---------- Given information

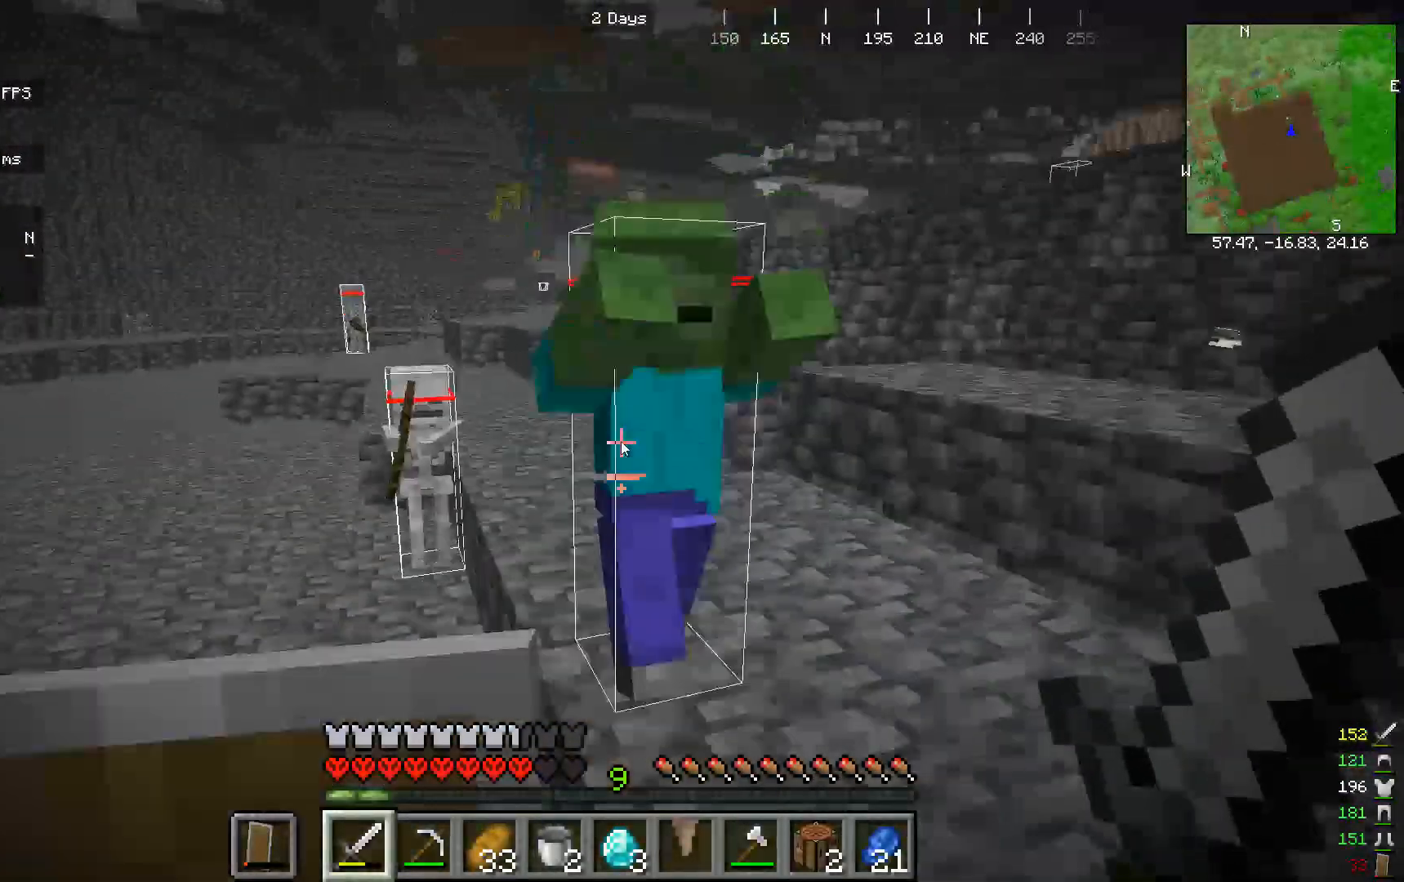
{"keys": [], "mouse": ["left", "right"]}
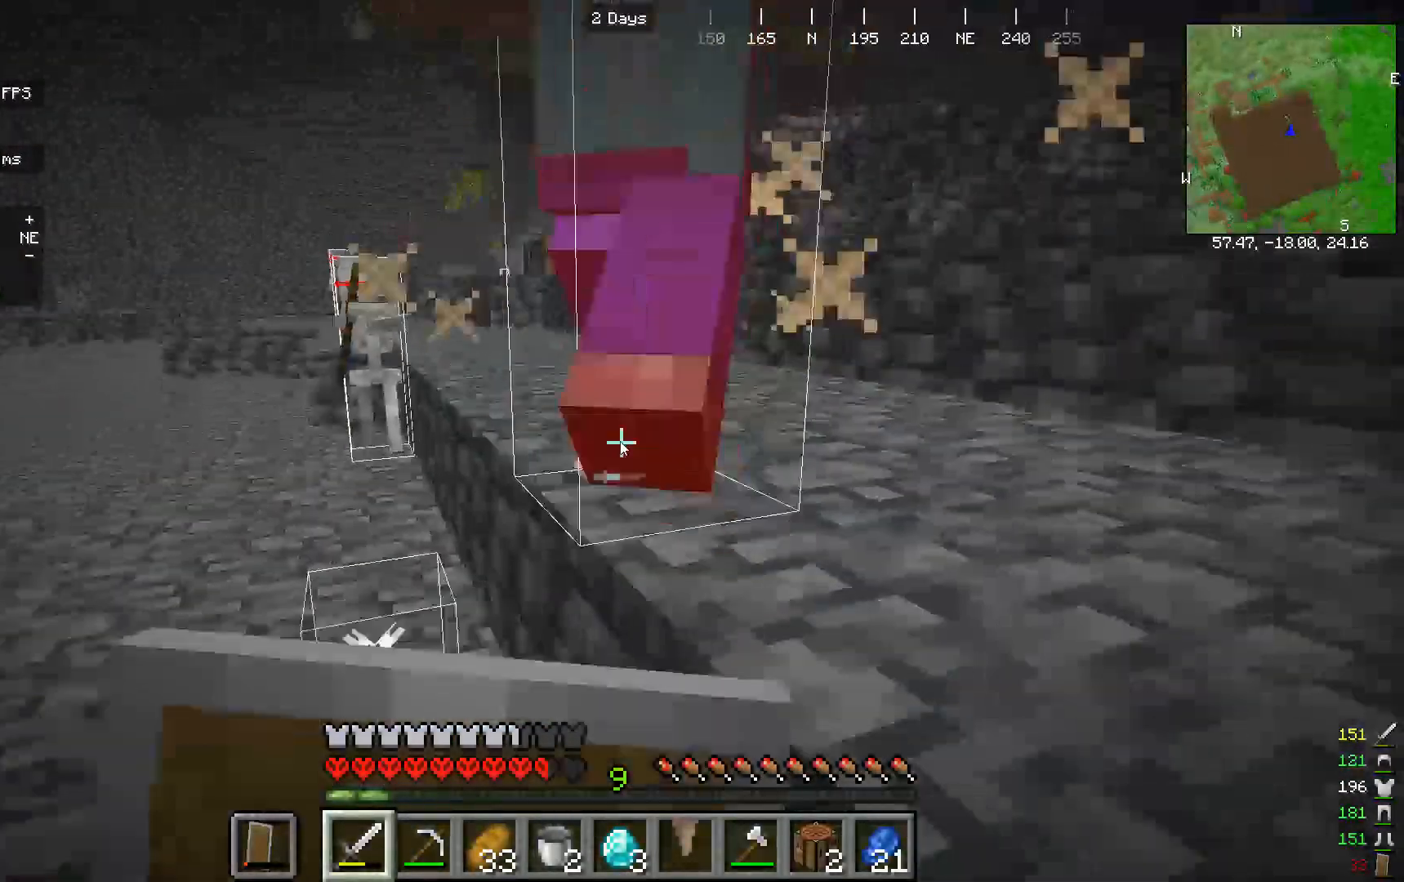
{"keys": ["w"], "mouse": ["right"]}
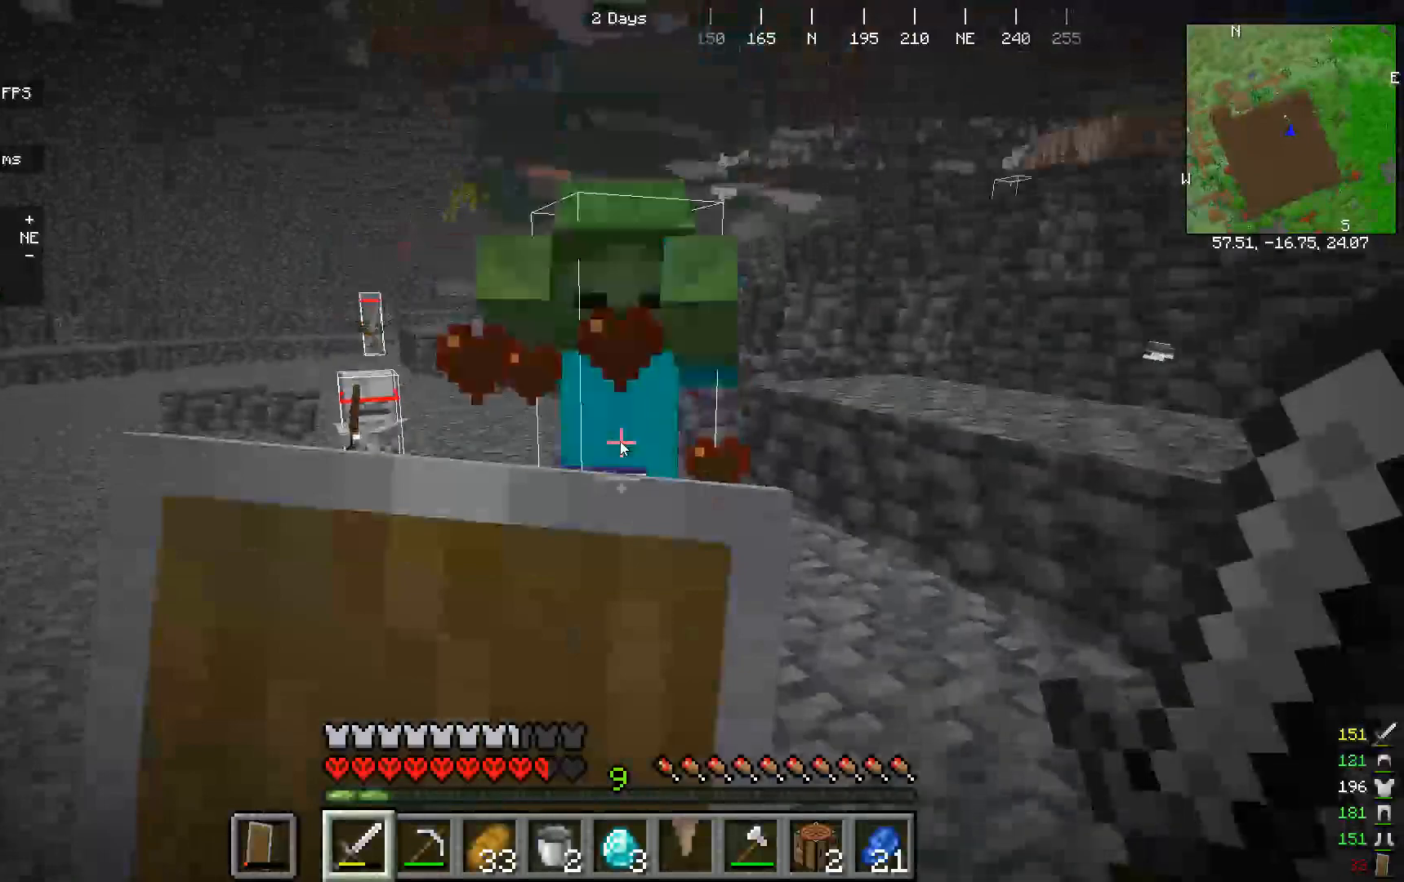
{"keys": [], "mouse": ["right"], "events": [[167, "w", "up"]]}
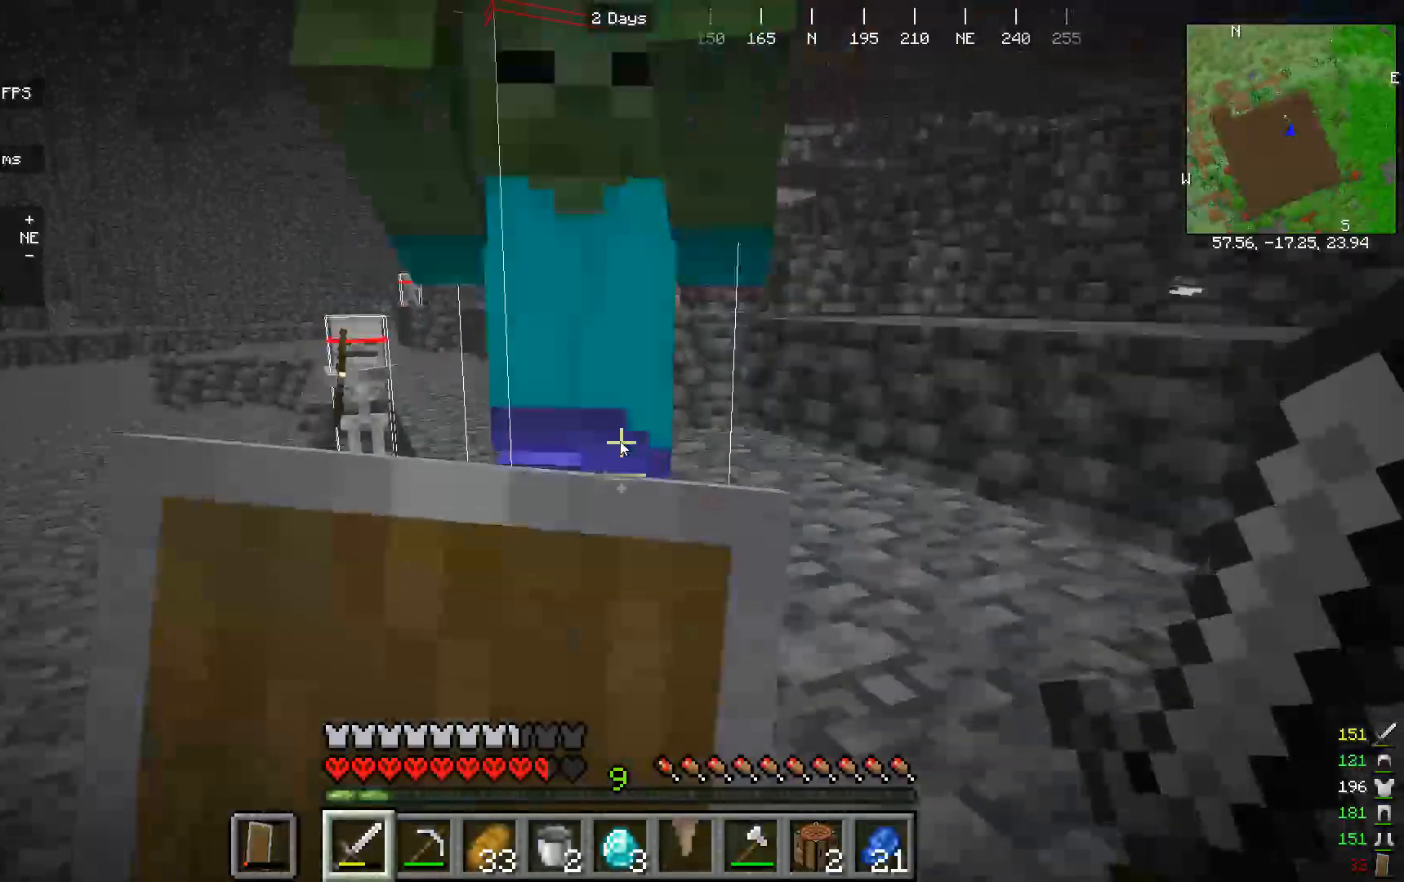
{"keys": [], "mouse": ["left"], "events": [[333, "mouse_right", "up"], [400, "mouse_left", "down"]]}
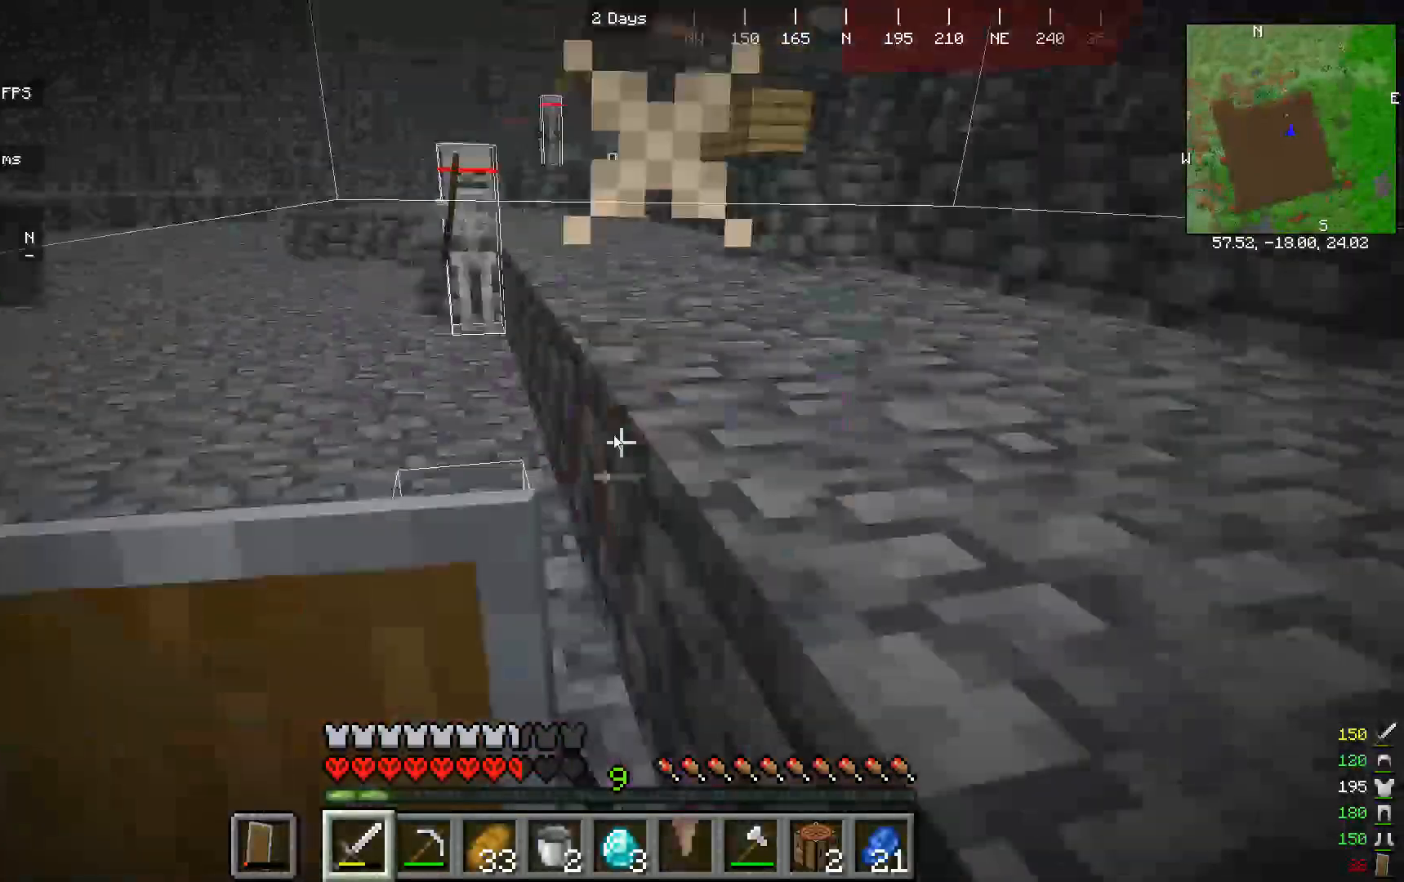
{"keys": ["w"], "mouse": ["right"], "events": [[133, "mouse_right", "down"], [200, "mouse_left", "up"], [500, "w", "down"]]}
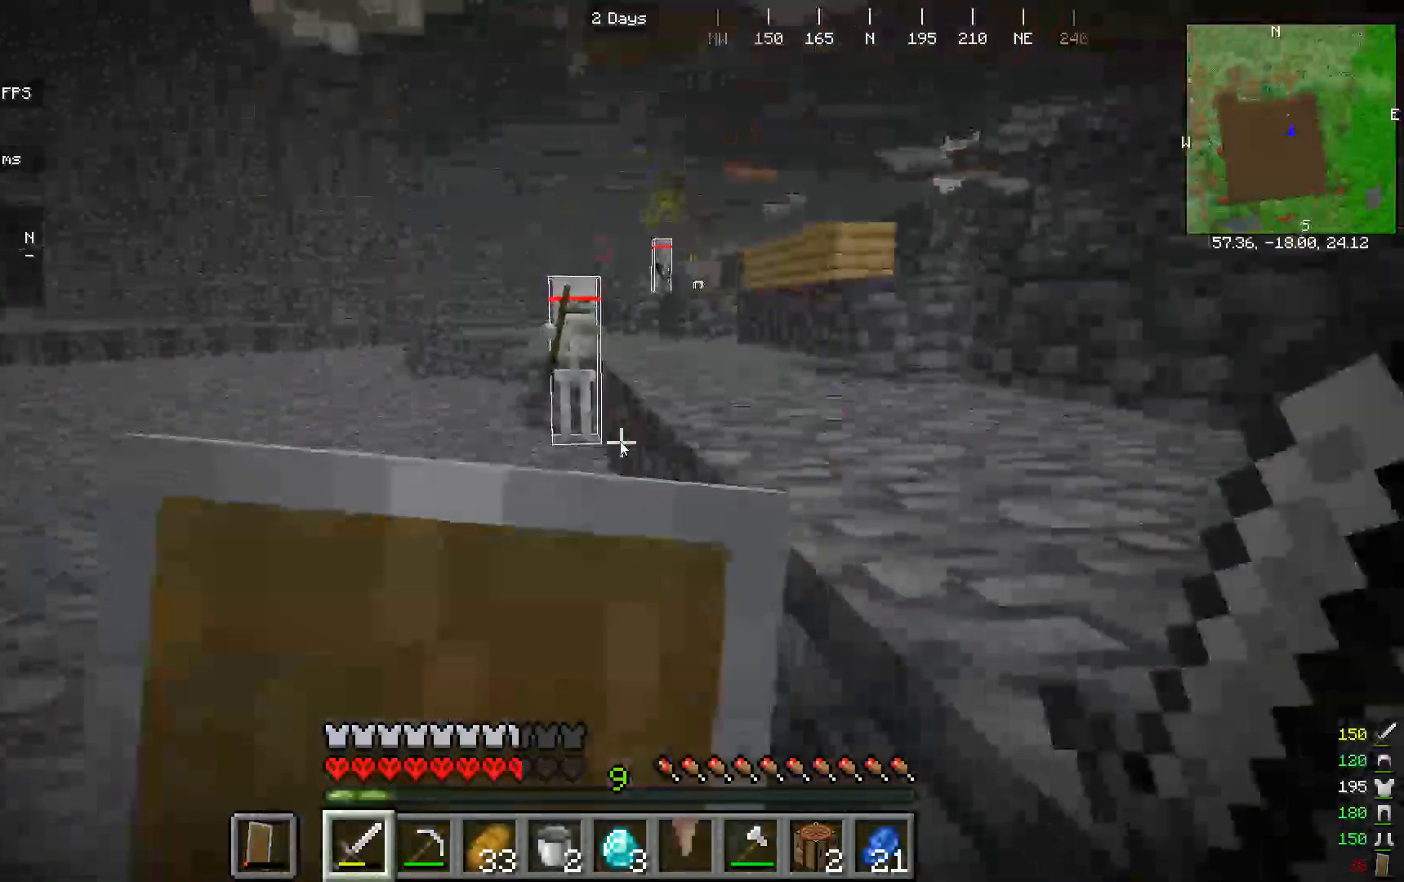
{"keys": [], "mouse": ["right"], "events": [[467, "w", "up"]]}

--------------------

What is the number of lines in the data above that contain the word "down"? Report the figure only.

→ Reply
2